* WHAT NEEDS TO BE DONE *
The lines needed are those below that contain the word "daddr"; copy each one.
**** DATASET EXCERPTS
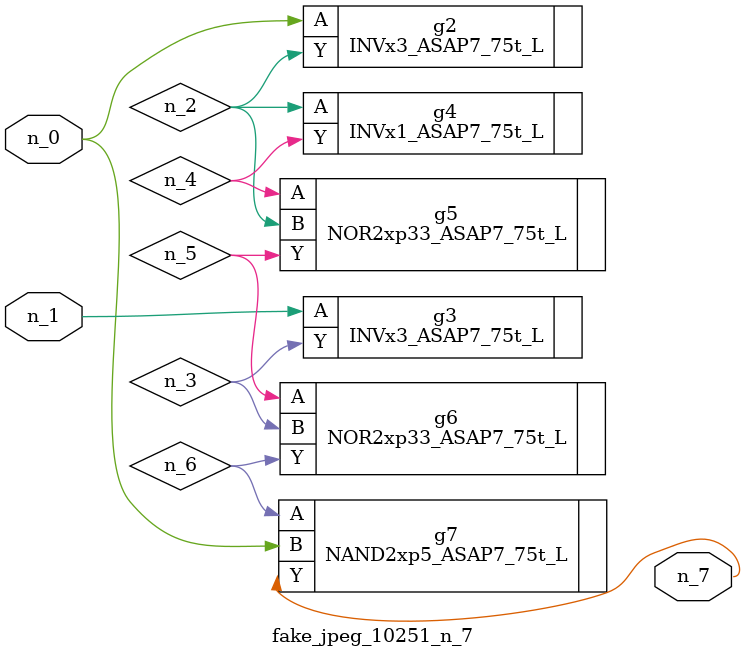
<source format=v>
module fake_jpeg_10251_n_7 (n_0, n_1, n_7);

input n_0;
input n_1;

output n_7;

wire n_2;
wire n_3;
wire n_4;
wire n_6;
wire n_5;

INVx3_ASAP7_75t_L g2 ( 
.A(n_0),
.Y(n_2)
);

INVx3_ASAP7_75t_L g3 ( 
.A(n_1),
.Y(n_3)
);

INVx1_ASAP7_75t_L g4 ( 
.A(n_2),
.Y(n_4)
);

NOR2xp33_ASAP7_75t_L g5 ( 
.A(n_4),
.B(n_2),
.Y(n_5)
);

NOR2xp33_ASAP7_75t_L g6 ( 
.A(n_5),
.B(n_3),
.Y(n_6)
);

NAND2xp5_ASAP7_75t_L g7 ( 
.A(n_6),
.B(n_0),
.Y(n_7)
);


endmodule
</source>
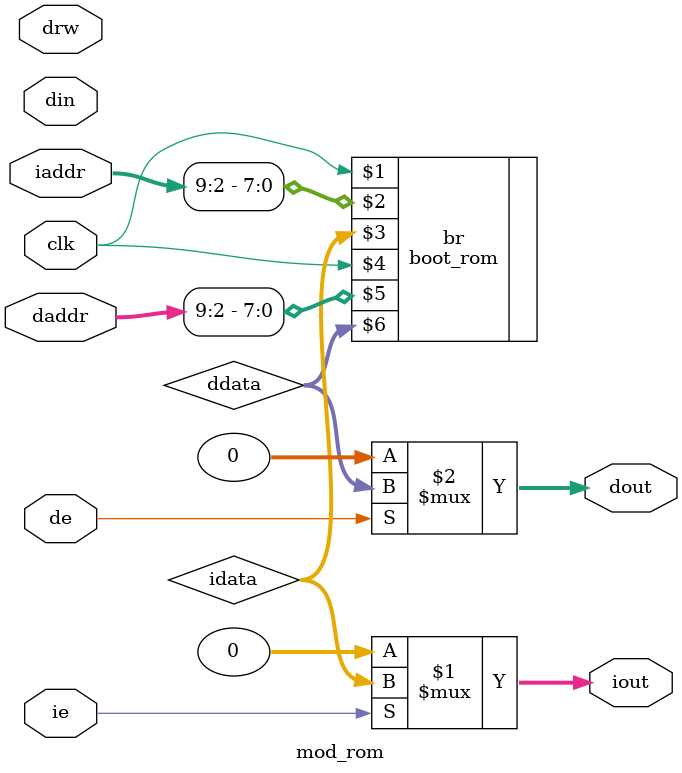
<source format=v>
/*
David Fritz

ROM module, which uses a block ram generated by CoreGen

2.5.2010
*/

module mod_rom(clk, ie, de, iaddr, daddr, drw, din, iout, dout);
	input clk;
	input ie,de;
	input [31:0] iaddr, daddr;
	input drw;
	input [31:0] din;
	output [31:0] iout, dout;

	/* the block ram */
	wire [31:0] idata, ddata;

	/* by spec, the iout and dout signals must go hiZ when we're not using them */
	assign iout = ie ? idata : 32'h00000000;
	assign dout = de ? ddata : 32'h00000000;

	boot_rom br(clk,iaddr[9:2],idata,clk,daddr[9:2],ddata);
	
endmodule

</source>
********
* EXERCISE OUTPUT *
module mod_rom(clk, ie, de, iaddr, daddr, drw, din, iout, dout);
	input [31:0] iaddr, daddr;
	boot_rom br(clk,iaddr[9:2],idata,clk,daddr[9:2],ddata);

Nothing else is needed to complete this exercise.